8575. — À M. LE COMTE DE ROCHEFORT[1].
Ferney, 8 juillet.

Je suis persuadé, monsieur, que M. de Morangiés n’a point reçu trois cent mille livres, et qu’il souffre à la fois la vexation la plus inouïe et la calomnie la plus cruelle ; mais je vois en même temps qu’il s’est attiré ce malheur, dont il sera bien difficile de le délivrer. Les liaisons avec une malheureuse courtière, les reproches qu’il en a essuyés, son fatal empressement de recevoir douze cents livres d’un brétailleur à un troisième étage, son imprudence impardonnable de signer pour trois cent vingt-sept mille livres de billets, les fausses démarches qu’il a faites depuis, tout le plonge dans l’abîme. Cet abîme a été creusé par cette détestable vanité, si commune à Paris, de préférer, comme dit le baron de Feneste, le paraître à l’être. S’il s’était retiré dans ses terres pour quelques années, s’il s’était entendu avec ses créanciers pour exploiter sa forêt, il jouirait actuellement avec honneur de tout son bien. Je gémis en voyant M. le comte de Morangiés aux prises avec un clerc de procureur et un cocher pour cent mille écus. Il a trouvé le secret de rendre son affaire si obscure que je connais de très-bons juges qui n’y comprennent rien.

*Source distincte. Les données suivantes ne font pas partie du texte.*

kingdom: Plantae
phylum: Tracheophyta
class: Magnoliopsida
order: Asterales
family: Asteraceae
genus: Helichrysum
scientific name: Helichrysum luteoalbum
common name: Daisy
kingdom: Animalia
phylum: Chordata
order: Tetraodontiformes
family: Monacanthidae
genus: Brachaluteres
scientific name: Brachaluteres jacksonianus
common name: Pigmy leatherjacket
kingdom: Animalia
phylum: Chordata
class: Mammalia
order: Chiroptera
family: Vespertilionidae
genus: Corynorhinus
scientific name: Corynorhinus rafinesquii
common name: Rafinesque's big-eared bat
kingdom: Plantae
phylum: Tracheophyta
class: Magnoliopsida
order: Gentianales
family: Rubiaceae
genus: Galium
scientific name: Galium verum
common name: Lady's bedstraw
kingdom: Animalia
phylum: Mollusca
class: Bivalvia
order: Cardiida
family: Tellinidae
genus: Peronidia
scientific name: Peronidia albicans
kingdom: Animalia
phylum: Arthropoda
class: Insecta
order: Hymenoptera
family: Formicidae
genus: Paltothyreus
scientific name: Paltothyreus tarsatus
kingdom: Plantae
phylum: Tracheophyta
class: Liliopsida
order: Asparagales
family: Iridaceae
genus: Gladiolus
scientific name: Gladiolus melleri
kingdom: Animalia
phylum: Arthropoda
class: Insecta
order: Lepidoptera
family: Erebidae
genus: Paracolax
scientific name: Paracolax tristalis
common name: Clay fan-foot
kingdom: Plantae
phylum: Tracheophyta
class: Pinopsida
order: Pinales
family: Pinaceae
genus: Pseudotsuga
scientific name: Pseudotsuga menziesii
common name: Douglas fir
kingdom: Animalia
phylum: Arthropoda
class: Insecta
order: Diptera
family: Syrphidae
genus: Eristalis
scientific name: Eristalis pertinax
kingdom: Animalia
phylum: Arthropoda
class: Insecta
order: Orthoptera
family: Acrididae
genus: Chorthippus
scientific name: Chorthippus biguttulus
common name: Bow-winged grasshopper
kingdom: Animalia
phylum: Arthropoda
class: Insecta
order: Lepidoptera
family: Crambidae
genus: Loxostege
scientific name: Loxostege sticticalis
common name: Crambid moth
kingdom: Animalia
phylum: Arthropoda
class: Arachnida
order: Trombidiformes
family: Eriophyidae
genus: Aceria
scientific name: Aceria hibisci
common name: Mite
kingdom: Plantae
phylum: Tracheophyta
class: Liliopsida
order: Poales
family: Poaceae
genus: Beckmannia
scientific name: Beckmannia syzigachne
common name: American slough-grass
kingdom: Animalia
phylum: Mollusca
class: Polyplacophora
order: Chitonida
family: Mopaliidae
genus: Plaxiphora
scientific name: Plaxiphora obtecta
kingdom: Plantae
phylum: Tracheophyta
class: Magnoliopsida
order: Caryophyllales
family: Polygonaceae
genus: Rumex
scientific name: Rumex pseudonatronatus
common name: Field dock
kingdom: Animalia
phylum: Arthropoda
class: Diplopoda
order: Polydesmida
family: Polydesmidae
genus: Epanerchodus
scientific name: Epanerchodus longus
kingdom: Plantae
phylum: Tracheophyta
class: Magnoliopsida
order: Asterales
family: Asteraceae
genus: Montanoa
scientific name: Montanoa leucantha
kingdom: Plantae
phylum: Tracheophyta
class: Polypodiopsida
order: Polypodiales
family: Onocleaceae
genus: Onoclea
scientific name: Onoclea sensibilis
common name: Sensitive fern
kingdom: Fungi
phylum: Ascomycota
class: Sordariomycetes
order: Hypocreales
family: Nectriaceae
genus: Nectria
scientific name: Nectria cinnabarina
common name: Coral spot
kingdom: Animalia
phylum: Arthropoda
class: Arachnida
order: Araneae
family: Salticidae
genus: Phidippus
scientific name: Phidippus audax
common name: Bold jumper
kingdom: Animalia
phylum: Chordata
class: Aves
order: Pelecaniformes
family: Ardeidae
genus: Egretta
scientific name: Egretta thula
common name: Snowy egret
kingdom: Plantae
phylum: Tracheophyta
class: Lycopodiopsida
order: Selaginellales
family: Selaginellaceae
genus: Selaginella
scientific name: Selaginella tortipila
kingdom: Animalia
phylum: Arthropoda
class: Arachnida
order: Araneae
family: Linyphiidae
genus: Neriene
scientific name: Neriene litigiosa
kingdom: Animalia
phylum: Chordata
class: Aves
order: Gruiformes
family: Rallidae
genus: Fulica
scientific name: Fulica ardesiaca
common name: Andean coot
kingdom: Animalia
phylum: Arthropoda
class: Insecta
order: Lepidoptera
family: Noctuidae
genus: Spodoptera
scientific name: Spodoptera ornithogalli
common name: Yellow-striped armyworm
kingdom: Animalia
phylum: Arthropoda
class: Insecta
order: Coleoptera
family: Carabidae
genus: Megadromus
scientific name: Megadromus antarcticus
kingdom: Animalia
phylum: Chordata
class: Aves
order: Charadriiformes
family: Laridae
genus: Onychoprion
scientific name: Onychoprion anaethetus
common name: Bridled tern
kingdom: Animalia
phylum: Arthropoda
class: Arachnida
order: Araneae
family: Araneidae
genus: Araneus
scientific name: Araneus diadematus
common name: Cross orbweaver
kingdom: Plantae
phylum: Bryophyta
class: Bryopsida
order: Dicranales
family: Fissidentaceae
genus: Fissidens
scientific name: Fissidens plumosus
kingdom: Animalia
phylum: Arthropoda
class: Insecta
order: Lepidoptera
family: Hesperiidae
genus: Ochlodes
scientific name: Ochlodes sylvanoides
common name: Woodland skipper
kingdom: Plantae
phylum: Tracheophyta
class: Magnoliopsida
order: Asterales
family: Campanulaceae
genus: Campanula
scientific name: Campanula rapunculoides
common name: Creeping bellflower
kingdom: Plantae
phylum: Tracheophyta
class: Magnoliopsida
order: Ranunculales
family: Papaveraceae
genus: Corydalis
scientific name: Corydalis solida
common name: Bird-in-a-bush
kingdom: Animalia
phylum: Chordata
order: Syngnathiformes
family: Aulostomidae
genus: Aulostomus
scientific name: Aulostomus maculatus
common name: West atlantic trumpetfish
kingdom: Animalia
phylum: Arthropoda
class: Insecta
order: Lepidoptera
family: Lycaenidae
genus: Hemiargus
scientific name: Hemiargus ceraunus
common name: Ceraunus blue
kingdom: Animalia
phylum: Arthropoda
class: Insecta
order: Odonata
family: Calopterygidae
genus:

Je crains même que le temps n’affaiblisse ou n’anéantisse ses preuves. Ses adverses parties ont un intérêt trop pressant à détruire toutes les allégations qui pourraient leur nuire. Les billets, signés par lui, parlent trop hautement : sa déclaration chez le commissaire Chénon semble fournir quelques armes contre lui ; les lettres de la courtière sont trop désagréables ; en un mot, rien n’est plus triste que cette affaire. Je suis convaincu de son innocence ; mais je vois en même temps qu’il a fait tout ce qui dépendait de lui pour se faire croire coupable. Les démentis que se donnent continuellement les avocats sur des faits qui devraient être éclaircis me font une peine extrême.

Il me semble que tout dépend actuellement des preuves judiciaires qui constateront que ce Du Jonquay n’a pas fait ses treize ridicules voyages. C’est une cause criminelle qui consiste en interrogatoires et en confrontations. Il n’y a plus lieu ici à des probabilités : cent vraisemblances ne prévaudront jamais

  1. Éditeurs, de Cayrol et François.